Nach den Angaben der G* H* habe sie einer Pädagogin der Einrichtung von den Vorfällen erzählt und haben Pädagogen diese fallweise auch wahrgenommen (ON 104, 5). I* J* verneinte eine diesbezügliche Nachfrage (ON 10.5, 5; ON 14, 3). Der Angeklagte bestätigte entsprechende Gespräche (ON 11.4, 6).
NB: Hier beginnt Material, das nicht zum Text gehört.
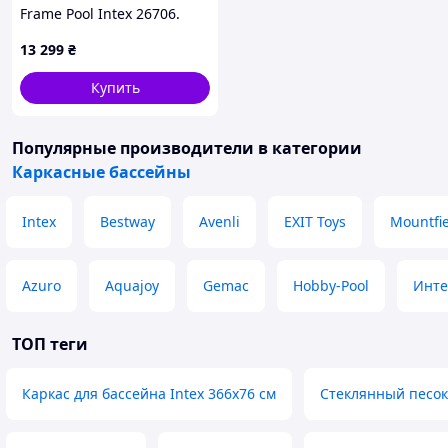
Frame Pool Intex 26706.
13 299
₴
Купить
Популярные производители
в категории
Каркасные бассейны
Intex
Bestway
Avenli
EXIT Toys
Mountfi
Azuro
Aquajoy
Gemac
Hobby-Pool
Инте
ТОП теги
Каркас для бассейна Intex 366х76 см
Стеклянный песок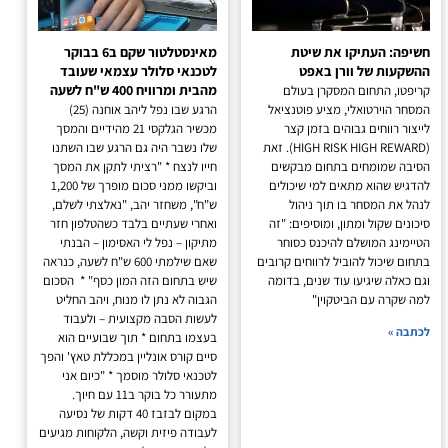
חשיפה: העתיקו את שיטת
מאינסטלטור שקם ב6 בבוקר
ההשקעות של וורן באפט
לטכנאי סלולר עצמאי שעובד
מהבית ומרוויח 400 ש"ח לשעה
קריפטו, התחום המסקרן בעולם
המסחר הוירטואלי, מציע פוטנציאל
הרגע שבו נפל ליהב אוחנה (25)
לייצור רווחים גבוהים בזמן קצר
מכשיר הגלקסי 21 מהידיים והמסך
(HIGH RISK HIGH REWARD). זאת
שלו נשבר היה גם הרגע שבו השתנו
הסיבה שמומחים בתחום מבקשים
חייו לנצח * "רציתי לתקן את המסך
להדגיש שהוא מתאים למי שיכולים
וביקשו ממני סכום מופרך של 1,200
לנהל את המסחר בו תוך ניהול
ש"ח", משחזר יהב, "נאלצתי לשלם,
סיכונים שקול ומתון, ומוסיפים: "זה
ואחרי שעתיים בלבד כשהטלפון חזר
הטיימינג המושלם להיכנס כסוחר
מתיקון – נפל לי האסימון – הבנתי
בתחום שיכול להוביל לרווחים קרובים
שאם שילמתי 600 ש"ח לשעה, כנראה
וגם כאלה שיגיעו עוד שנים, בדומה
שיש בתחום הזה המון כסף" * הסכום
למה שקרה עם הביטקוין"
הגבוה לא נתן לו מנוח, ויהב החליט
לעשות הסבה מקצועית – ולעבוד
לכתבה »
בעצמו בתחום * תוך שבועיים הוא
סיים קורס אונליין במכללת טאץ' והפך
לטכנאי סלולר מוסמך * "כיום אני
מתעורר כל בוקר ב11 עם חיוך.
במקום לבזבז 40 דקות של נסיעה
לעבודה פיזית וקשה, הלקוחות מגיעים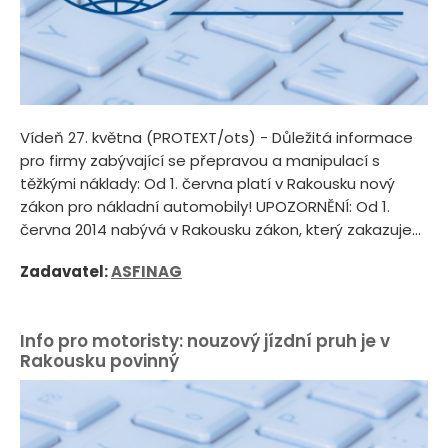
Vídeň 27. května (PROTEXT/ots) - Důležitá informace
pro firmy zabývající se přepravou a manipulací s
těžkými náklady: Od 1. června platí v Rakousku nový
zákon pro nákladní automobily! UPOZORNĚNÍ: Od 1.
června 2014 nabývá v Rakousku zákon, který zakazuje...
Zadavatel:
ASFINAG
Info pro motoristy: nouzový jízdní pruh je v
Rakousku povinný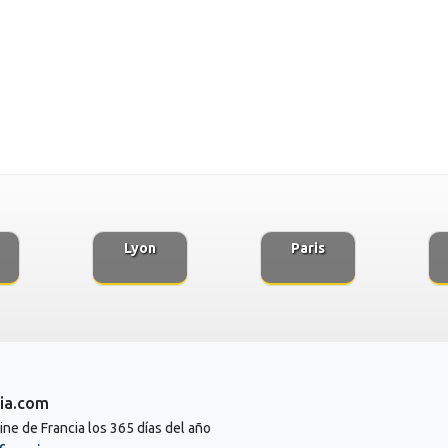
Lyon
Paris
ia.com
line de Francia los 365 días del año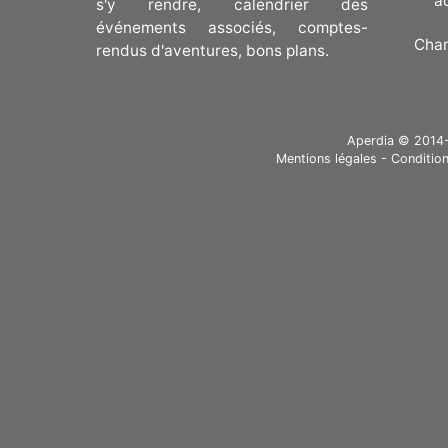
a
s'y rendre, calendrier des
événements associés, comptes-
Cha
rendus d'aventures, bons plans.
Aperdia © 2014-20
Mentions légales
-
Condition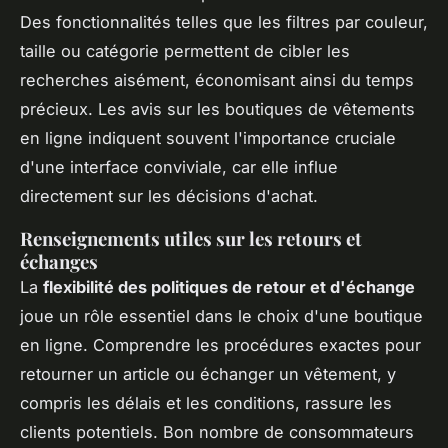
Des fonctionnalités telles que les filtres par couleur,
taille ou catégorie permettent de cibler les
recherches aisément, économisant ainsi du temps
précieux. Les avis sur les boutiques de vêtements
en ligne indiquent souvent l'importance cruciale
d'une interface conviviale, car elle influe
directement sur les décisions d'achat.
Renseignements utiles sur les retours et
échanges
La
flexibilité des politiques de retour et d'échange
joue un rôle essentiel dans le choix d'une boutique
en ligne. Comprendre les procédures exactes pour
retourner un article ou échanger un vêtement, y
compris les délais et les conditions, rassure les
clients potentiels. Bon nombre de consommateurs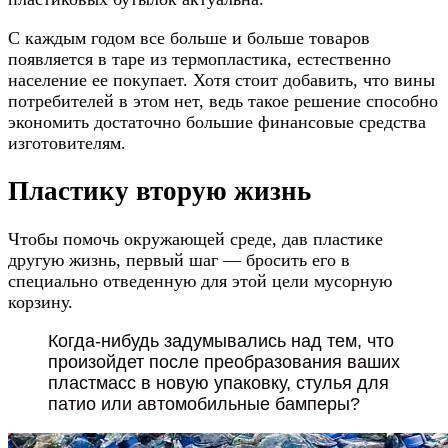
С каждым годом все больше и больше товаров
появляется в таре из термопластика, естественно
население ее покупает. Хотя стоит добавить, что вины
потребителей в этом нет, ведь такое решение способно
экономить достаточно большие финансовые средства
изготовителям.
Пластику вторую жизнь
Чтобы помочь окружающей среде, дав пластике
другую жизнь, первый шаг — бросить его в
специально отведенную для этой цели мусорную
корзину.
Когда-нибудь задумывались над тем, что
произойдет после преобразования ваших
пластмасс в новую упаковку, стулья для
патио или автомобильные бамперы?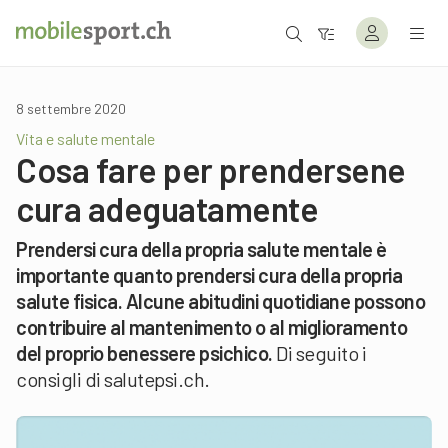
8 settembre 2020
Vita e salute mentale
Cosa fare per prendersene
cura adeguatamente
Prendersi cura della propria salute mentale è
importante quanto prendersi cura della propria
salute fisica. Alcune abitudini quotidiane possono
contribuire al mantenimento o al miglioramento
del proprio benessere psichico.
Di seguito i
consigli di salutepsi.ch.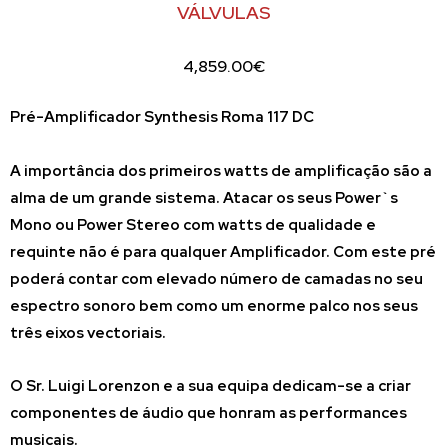
VÁLVULAS
4,859.00
€
Pré-Amplificador Synthesis Roma 117 DC
A importância dos primeiros watts de amplificação são a
alma de um grande sistema. Atacar os seus Power`s
Mono ou Power Stereo com watts de qualidade e
requinte não é para qualquer Amplificador. Com este pré
poderá contar com elevado número de camadas no seu
espectro sonoro bem como um enorme palco nos seus
três eixos vectoriais.
O Sr. Luigi Lorenzon e a sua equipa dedicam-se a criar
componentes de áudio que honram as performances
musicais.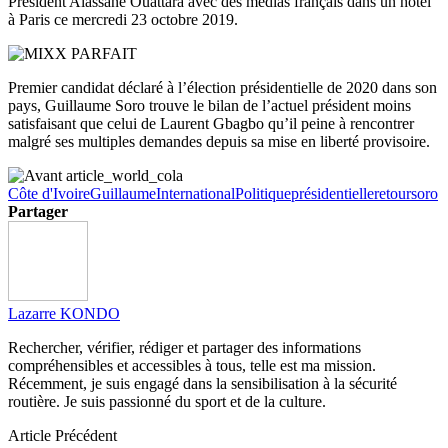
Président Alassane Ouattara avec des médias français dans un hôtel
à Paris ce mercredi 23 octobre 2019.
Premier candidat déclaré à l’élection présidentielle de 2020 dans son
pays, Guillaume Soro trouve le bilan de l’actuel président moins
satisfaisant que celui de Laurent Gbagbo qu’il peine à rencontrer
malgré ses multiples demandes depuis sa mise en liberté provisoire.
Côte d'Ivoire
Guillaume
International
Politique
présidentielle
retour
soro
Partager
Lazarre KONDO
Rechercher, vérifier, rédiger et partager des informations
compréhensibles et accessibles à tous, telle est ma mission.
Récemment, je suis engagé dans la sensibilisation à la sécurité
routière. Je suis passionné du sport et de la culture.
Article Précédent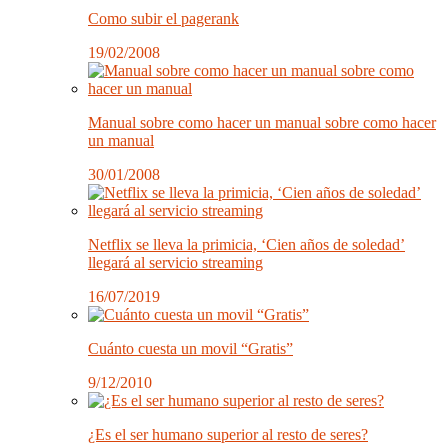
Como subir el pagerank
19/02/2008
Manual sobre como hacer un manual sobre como hacer
un manual
30/01/2008
Netflix se lleva la primicia, ‘Cien años de soledad’
llegará al servicio streaming
16/07/2019
Cuánto cuesta un movil “Gratis”
9/12/2010
¿Es el ser humano superior al resto de seres?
In Anbetracht der die unter Anklage gestellten Taten auch in rechtlicher Hinsicht tragenden (vgl RIS-Justiz RS0127377) Aussagen der beiden Opfer (H*: ON 10.4 und ON 15; J* ON 10.5 und ON 14) und der die Übergriffe (zumindest in objektiver Hinsicht) einräumenden Verantwortung des Angeklagten (ON 11.4), die darüber hinaus durch die Depositionen der Brüder O* (ON 11.6 und ON 11.7) sowie des P* (ON 11.5) gestützt werden, waren weitere Ermittlungen jedoch tatsächlich entbehrlich.

Nachdem auch sonst kein Einspruchsgrund auszumachen ist, ist gemäß § 215 Abs 6 StPO die Rechtswirksamkeit der Anklageschrift festzustellen.

Rechtsmittelbelehrung:

Gegen diese Entscheidung steht ein weiterer Rechtszug nicht zu (§ 89 Abs 6 StPO).